DÚVIDAS

Este/esse – aquele

A minha dúvida está relacionada com o uso das palavras este e esse. Já li e reli a resposta que deram a uma consulta anterior sobre este/esse tema, mas não fiquei esclarecido. A questão é esta:

Na Gramática de Celso Cunha e Lindley Cintra, lê-se assim: «Para aludirmos ao que por nós foi antes mencionado, costumamos usar também o demonstrativo esse.» De seguida usa-se como exemplo uma frase de um livro de Alves Redol.
Provavelmente não entendi bem o que estes ilustres mestres da Língua queriam dizer. Será que a ideia é que nestes/nesses casos tanto se pode usar isto como isso? Que depende somente do gosto do autor?

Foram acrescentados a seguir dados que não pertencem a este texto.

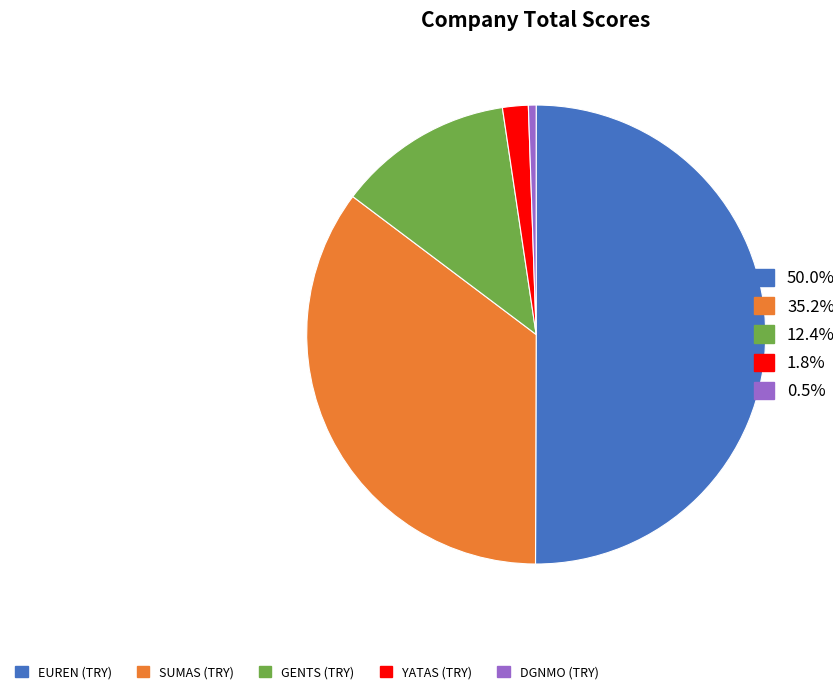

Which slice represents more than half of the pie?

EUREN (TRY)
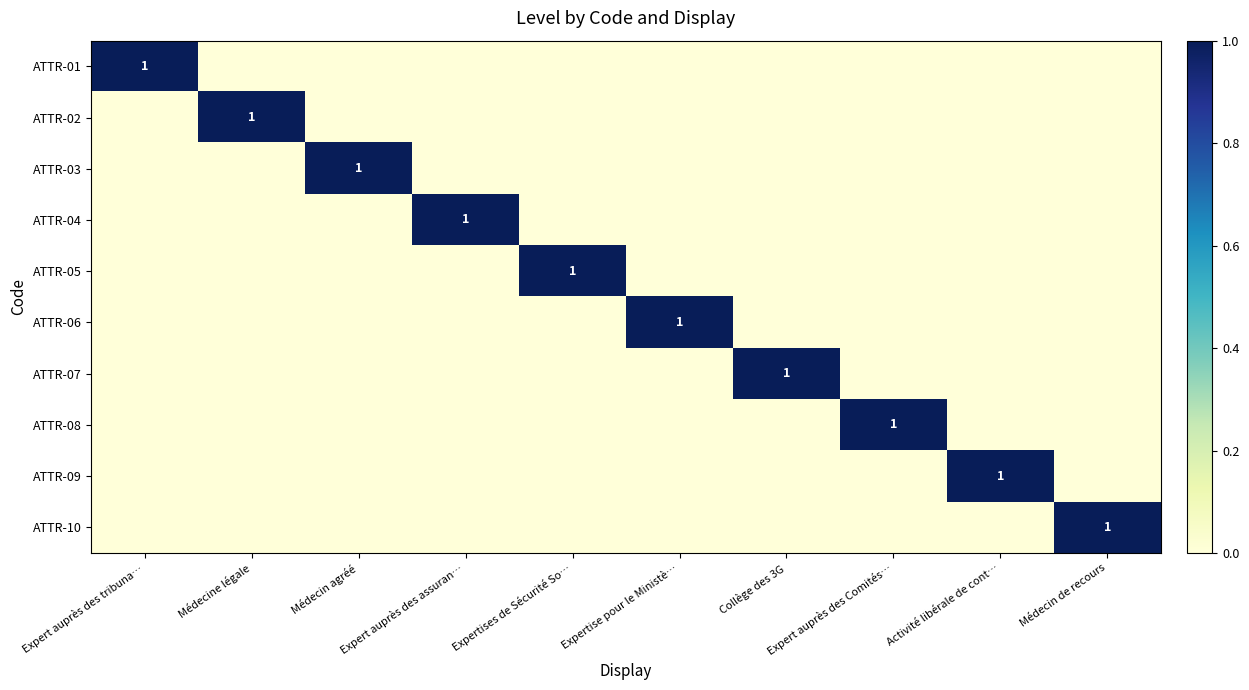

The value of ATTR-08 at Activité libérale de cont… is 0. True or false?

True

Peço o favor de me esclarecerem acerca deste/desse assunto.

Resposta

1. A função imediata dos demonstrativos este/esse e aquele é a de apontar ou mostrar um objecto que está no espaço físico perceptível do locutor e do ouvinte, de acordo com um esquema de ordenação espacial que tem o corpo do sujeito como ponto primordial de orientação:

este: o objecto está mais próximo do sujeito falante;

esse: o objecto está mais afastado do sujeito falante/próximo do ouvinte.

aquele: o objecto está afastado do sujeito falante e do ouvinte.

2. A função mostrativa/indicativa destes demonstrativos não se exerce apenas sobre um campo perceptivo físico, que o locutor e o ouvinte compartilham no imediato de uma situação de interlocução, mas também sobre o campo textual ou o corpo do texto, realizado pelo encadeamento de enunciados. Neste caso, os demonstrativos este/esse e aquele apontam para lugares, fragmentos, parcelas de texto. O texto pode ser produzido por um só falante ou pode ser co-produzido por dois agentes que entre si vão trocando os papéis de falante-ouvinte, no caso específico do texto dialogal.

3. Podemos pensar nestas duas ordens de funções como uma derivação que colocou em analogia o espaço perceptível de uma situação física com o espaço mental do texto –
tendo-se mantido também a ideia de que o sujeito falante é o ponto central de orientação.

3.1. Numa situação de diálogo, o locutor (L1) pode dizer, em face de um interlocutor (L2):

a) «Este argumento...»

ou

b) «Esse argumento...»

Com grande probabilidade, o argumento referenciado em a) foi avançado por L1 ("eu"), e o argumento referenciado em b) foi defendido por L2 ("tu").

3.2. O locutor usa este ou esse para marcar a sua aproximação ou afastamento afectivo/ideológico relativamente ao estado de coisas referenciado:

c) «Esta posição...»

ou

d) «Essa posição...»

Em c), o locutor tende a identificar-se com o que foi dito por alguém; em d), o locutor marca o seu afastamento em relação ao que diz (e que apenas reproduz).

3.3. Num texto expositivo/explicativo:

e) «Este fenómeno...»

f) «Esse fenómeno...»

Em e), o locutor leva o interlocutor a comprimir a informação fornecida em vários pontos do segmento de texto anterior, ou seja, faz um ponto de ordem, arruma conteúdos, para poder, a partir daí, fazer avançar o texto informativamente. Mais adiante, no mesmo texto e para referir o mesmo conteúdo, o locutor pode recorrer à expressão «Esse fenomeno...» (f) e assim exprimir a sua convicção de que o interlocutor já é detentor pleno da matéria que se está a expor.

Por sua vez, em:

g) «Aquele fenómeno...»,

o locutor dá a instrução ao interlocutor para que afaste o assunto referido do percurso temático central do texto.

4. Os demonstrativos este, esse e aquele são elementos essenciais no trabalho de uma reorganização temática do texto, e a opção por uma ou outra forma demonstrativa depende, basicamente, da assunção do locutor face ao dito e da participação atribuída ao ouvinte/leitor.